Xarás, eles foram dois dos principais zagueiros da Copa São Paulo de 2016. O Flamengo de Léo Duarte ficou com o título sobre o Corinthians de Léo Santos em pleno Pacaembu, em vitória nos pênaltis após reação a um placar adverso de 2 a 0. Naquele dia, com apenas 16 anos, o precoce Léo corintiano certamente lamentou estar suspenso e não jogar a decisão perdida. Dois anos depois, eles se reencontram em outra copa com caráter nacional, agora adulta.
De origem germânica, o nome Leonhard é formado pelos elementos levon, que significa “leão”, e hardu, algo como “valente e corajoso”. Virtudes aplicáveis aos jovens que tentarão levar suas equipes até a decisão da Copa do Brasil.
Léo Duarte venceu ídolo, reforço caro e descrença para ser titular
Léo Duarte começou 2018 absolutamente distante da titularidade no Flamengo após dois anos no banco e com poucos minutos. O jovem, de 22 anos, era apenas a quarta opção do setor em um elenco que ainda conta com Réver, Rhodolfo, adquirdo por R$ 4 milhões, o ídolo Juan e ainda o também novato Thuler. Por coincidências do destino, ele assumiu o posto no começo de maio e não mais perdeu a posição.
Naquele momento, os defensores mais velhos esbarraram nas lesões em sequência e ficaram afastados por alguns jogos.
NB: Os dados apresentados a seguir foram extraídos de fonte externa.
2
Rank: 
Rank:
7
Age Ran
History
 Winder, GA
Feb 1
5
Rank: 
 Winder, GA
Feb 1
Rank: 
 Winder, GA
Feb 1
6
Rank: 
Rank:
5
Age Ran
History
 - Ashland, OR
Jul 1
Léo Duarte entrou no time e deu conta do recado. A cobrança da torcida por um jogador veloz na defesa era constante, pois estava nítida a desvantagem da zaga nas disputas contra os atacantes mais rápidos. E foi justamente neste aspecto que o camisa 43 se destacou.
Ao ganhar a maioria dos combates contra os adversários e mostrar presença nas jogadas em velocidade, o natural de Mococa, pequena cidade que fica a 3h30 da capital paulista, caiu como uma luva no time de Maurício Barbieri.
A partir daquele momento, Léo Duarte não deu brecha para os possíveis retornos de Rhodolfo e Juan. Ele se transformou em titular incontestável ao lado do capitão Réver. Com 53 jogos vestindo vermelho e preto e um gol marcado, o zagueiro chega prestigiado ao “jogo do ano” no Flamengo.
Ele comemora com frequência a evolução, mas com a maturidade que a bola ensinou, sabe que um erro é capaz de colocar tudo a perder. Vale lembrar que recentemente o clube renovou o contrato do zagueiro até dezembro de 2022.
“É o meu melhor ano desde que subi ao profissional. A pressão existe no Flamengo, mas acho que os jogadores jovens são o futuro do clube. A torcida apoia bastante quem veio da base também. Existe uma adaptação complicada ao profissional, mas creio que as coisas estão evoluindo. No momento, Réver e eu jogamos. Sabemos que o trabalho precisa ser feito para evitar o mínimo de erro. No futebol, uma bola às vezes é o suficiente”, comentou.